Lines below starting with the line with "- [ ] As a loop iterator." and going on through the line with "### What is a callback function?" must be output exactly; the rest of the records must be left out.

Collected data
........

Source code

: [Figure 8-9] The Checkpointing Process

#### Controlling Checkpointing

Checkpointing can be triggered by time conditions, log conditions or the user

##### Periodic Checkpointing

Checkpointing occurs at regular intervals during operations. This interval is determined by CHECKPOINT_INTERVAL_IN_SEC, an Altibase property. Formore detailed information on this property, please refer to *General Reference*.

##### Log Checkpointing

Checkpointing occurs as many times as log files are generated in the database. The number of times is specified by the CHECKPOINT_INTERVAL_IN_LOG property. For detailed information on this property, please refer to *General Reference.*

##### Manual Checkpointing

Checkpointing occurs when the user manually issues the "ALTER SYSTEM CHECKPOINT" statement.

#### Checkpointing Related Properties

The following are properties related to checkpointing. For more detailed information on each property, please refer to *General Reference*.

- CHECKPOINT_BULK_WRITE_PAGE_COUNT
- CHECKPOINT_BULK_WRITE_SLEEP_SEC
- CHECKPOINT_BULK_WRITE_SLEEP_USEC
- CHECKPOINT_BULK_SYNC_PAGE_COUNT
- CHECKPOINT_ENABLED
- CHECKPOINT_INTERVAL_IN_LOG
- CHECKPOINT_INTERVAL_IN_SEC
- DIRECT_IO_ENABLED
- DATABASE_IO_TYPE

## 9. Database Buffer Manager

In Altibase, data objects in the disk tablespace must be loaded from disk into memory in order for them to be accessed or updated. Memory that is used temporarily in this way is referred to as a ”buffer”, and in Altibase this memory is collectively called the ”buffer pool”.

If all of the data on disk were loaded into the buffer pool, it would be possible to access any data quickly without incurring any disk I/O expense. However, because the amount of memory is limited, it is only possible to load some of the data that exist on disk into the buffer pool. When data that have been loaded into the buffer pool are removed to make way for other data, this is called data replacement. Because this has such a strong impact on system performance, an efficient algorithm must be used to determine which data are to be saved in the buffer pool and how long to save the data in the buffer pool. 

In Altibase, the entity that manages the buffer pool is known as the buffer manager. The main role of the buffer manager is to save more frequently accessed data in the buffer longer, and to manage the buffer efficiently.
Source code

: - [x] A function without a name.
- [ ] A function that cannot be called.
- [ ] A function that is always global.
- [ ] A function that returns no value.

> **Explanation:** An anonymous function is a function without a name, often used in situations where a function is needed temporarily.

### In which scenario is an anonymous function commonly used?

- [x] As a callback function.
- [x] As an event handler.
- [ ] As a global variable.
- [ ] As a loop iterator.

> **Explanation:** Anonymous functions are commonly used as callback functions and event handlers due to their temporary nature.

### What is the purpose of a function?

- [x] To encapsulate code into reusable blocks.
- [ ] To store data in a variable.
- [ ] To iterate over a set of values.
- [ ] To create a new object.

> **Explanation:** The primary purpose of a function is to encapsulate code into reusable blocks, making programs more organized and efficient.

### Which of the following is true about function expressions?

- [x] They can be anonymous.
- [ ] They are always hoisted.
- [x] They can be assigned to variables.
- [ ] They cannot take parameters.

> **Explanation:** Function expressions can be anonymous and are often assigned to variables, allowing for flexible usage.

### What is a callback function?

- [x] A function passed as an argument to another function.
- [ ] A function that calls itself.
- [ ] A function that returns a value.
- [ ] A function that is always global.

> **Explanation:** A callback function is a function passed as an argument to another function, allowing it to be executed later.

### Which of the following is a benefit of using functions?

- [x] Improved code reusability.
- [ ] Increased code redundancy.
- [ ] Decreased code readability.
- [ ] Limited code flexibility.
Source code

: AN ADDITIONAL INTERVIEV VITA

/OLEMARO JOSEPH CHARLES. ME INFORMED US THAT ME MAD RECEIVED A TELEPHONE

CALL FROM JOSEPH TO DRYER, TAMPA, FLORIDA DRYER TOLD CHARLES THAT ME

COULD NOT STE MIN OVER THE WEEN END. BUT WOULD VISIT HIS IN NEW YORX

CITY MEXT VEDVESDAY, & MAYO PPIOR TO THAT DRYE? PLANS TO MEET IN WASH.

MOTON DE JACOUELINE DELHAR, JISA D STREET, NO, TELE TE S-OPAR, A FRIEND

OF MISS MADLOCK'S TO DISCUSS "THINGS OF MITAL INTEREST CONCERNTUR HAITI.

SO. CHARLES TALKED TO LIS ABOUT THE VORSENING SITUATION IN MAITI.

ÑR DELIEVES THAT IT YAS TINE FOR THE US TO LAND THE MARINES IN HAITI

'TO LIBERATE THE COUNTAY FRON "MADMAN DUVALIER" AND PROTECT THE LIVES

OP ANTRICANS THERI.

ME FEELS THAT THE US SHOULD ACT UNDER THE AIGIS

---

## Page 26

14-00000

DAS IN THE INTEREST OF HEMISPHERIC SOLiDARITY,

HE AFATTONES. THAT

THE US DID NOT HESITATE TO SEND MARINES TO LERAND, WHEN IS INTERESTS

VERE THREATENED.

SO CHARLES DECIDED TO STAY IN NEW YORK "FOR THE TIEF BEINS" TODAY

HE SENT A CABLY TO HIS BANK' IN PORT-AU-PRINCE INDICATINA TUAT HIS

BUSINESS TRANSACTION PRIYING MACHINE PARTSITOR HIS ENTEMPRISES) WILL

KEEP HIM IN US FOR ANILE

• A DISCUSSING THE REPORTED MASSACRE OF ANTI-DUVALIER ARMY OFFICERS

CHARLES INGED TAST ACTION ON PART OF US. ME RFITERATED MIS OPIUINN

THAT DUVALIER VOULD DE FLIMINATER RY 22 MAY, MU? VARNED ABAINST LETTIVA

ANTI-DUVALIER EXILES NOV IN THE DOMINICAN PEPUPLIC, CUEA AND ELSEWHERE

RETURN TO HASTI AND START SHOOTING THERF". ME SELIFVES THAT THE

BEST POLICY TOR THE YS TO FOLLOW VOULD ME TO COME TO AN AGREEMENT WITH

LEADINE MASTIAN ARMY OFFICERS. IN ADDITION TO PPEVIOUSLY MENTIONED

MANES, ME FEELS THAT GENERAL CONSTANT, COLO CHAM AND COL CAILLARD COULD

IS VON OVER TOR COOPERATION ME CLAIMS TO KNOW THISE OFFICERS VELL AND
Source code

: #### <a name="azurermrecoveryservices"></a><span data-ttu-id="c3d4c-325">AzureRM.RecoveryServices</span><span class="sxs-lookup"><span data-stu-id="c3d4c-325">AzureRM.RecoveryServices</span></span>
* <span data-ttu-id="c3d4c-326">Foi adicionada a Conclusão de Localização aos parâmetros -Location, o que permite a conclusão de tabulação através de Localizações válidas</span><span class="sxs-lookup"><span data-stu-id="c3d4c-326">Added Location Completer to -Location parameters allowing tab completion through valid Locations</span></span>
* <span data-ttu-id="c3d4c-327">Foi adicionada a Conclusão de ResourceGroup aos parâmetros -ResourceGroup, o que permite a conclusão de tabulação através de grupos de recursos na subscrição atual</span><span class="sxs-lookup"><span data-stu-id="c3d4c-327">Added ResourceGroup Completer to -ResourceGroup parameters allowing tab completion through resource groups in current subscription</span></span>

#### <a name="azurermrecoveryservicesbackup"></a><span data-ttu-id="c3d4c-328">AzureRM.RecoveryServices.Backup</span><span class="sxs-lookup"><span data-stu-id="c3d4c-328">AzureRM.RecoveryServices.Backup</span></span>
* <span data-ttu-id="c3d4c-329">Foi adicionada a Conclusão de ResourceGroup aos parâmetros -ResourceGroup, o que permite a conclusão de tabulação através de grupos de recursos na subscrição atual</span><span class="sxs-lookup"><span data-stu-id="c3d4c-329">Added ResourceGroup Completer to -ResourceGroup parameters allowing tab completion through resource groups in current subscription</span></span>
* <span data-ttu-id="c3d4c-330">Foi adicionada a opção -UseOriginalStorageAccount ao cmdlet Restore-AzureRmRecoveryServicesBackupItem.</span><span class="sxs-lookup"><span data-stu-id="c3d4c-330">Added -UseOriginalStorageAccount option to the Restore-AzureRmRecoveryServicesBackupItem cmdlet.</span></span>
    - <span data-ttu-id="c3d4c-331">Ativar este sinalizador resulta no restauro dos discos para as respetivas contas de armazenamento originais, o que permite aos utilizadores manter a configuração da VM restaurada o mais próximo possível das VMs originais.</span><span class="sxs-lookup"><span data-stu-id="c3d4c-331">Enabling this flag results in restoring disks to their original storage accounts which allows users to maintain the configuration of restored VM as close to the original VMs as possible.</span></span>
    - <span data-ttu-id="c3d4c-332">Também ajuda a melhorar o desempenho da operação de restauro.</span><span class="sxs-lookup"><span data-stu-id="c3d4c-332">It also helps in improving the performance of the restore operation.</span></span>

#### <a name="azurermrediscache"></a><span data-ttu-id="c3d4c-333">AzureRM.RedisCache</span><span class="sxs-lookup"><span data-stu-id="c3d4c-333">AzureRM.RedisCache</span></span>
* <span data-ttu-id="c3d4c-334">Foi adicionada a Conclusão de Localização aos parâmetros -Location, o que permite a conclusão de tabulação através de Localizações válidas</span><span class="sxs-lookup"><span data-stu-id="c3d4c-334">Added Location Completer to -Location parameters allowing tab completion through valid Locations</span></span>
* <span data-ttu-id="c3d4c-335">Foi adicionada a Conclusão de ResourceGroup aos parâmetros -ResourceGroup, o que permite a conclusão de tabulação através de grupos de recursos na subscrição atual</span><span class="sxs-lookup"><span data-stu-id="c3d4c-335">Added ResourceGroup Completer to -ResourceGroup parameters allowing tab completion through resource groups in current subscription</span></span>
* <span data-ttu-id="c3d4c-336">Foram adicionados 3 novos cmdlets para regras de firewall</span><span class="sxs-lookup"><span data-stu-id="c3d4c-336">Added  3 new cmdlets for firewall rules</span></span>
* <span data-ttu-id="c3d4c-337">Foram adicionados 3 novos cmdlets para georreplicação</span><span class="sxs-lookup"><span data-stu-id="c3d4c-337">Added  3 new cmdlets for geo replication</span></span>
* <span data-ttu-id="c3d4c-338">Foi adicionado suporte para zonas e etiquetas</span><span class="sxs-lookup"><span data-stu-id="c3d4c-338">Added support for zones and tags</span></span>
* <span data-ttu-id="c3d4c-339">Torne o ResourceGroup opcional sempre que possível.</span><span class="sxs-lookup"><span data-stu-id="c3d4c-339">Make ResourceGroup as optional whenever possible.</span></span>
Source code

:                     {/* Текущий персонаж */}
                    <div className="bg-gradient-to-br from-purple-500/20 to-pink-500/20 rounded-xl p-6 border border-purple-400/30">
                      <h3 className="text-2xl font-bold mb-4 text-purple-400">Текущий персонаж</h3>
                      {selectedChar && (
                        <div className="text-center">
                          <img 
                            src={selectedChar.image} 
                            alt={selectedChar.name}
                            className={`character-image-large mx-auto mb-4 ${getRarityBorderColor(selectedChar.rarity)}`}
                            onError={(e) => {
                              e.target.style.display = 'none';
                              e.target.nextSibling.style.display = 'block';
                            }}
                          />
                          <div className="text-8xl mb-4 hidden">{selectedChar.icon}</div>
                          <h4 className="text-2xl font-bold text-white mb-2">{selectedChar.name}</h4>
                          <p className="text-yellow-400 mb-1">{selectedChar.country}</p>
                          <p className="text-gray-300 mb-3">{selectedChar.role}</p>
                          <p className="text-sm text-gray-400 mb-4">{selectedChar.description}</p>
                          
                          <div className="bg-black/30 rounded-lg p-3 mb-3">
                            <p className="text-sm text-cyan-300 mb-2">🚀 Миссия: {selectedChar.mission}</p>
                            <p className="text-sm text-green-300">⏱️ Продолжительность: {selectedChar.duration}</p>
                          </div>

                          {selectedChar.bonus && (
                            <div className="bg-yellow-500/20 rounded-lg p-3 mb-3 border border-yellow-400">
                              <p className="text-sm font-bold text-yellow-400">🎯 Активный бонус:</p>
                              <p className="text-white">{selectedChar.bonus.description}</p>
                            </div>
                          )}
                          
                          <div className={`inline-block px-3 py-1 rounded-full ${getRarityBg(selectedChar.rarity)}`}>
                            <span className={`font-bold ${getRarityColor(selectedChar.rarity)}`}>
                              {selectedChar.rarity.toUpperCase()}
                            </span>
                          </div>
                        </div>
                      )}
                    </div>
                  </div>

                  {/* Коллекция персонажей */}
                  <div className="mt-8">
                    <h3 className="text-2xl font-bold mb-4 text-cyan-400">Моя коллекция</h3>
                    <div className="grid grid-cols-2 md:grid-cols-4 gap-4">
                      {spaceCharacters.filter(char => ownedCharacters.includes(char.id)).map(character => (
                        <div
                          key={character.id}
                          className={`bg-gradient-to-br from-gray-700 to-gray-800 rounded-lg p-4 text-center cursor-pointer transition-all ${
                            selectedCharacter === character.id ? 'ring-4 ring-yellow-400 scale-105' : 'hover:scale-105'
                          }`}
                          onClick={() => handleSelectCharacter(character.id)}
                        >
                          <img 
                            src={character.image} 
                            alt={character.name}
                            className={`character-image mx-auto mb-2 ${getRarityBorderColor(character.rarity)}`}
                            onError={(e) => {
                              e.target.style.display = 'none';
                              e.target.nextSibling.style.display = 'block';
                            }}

........

▶ Result:
- [ ] As a loop iterator.

> **Explanation:** Anonymous functions are commonly used as callback functions and event handlers due to their temporary nature.

### What is the purpose of a function?

- [x] To encapsulate code into reusable blocks.
- [ ] To store data in a variable.
- [ ] To iterate over a set of values.
- [ ] To create a new object.

> **Explanation:** The primary purpose of a function is to encapsulate code into reusable blocks, making programs more organized and efficient.

### Which of the following is true about function expressions?

- [x] They can be anonymous.
- [ ] They are always hoisted.
- [x] They can be assigned to variables.
- [ ] They cannot take parameters.

> **Explanation:** Function expressions can be anonymous and are often assigned to variables, allowing for flexible usage.

### What is a callback function?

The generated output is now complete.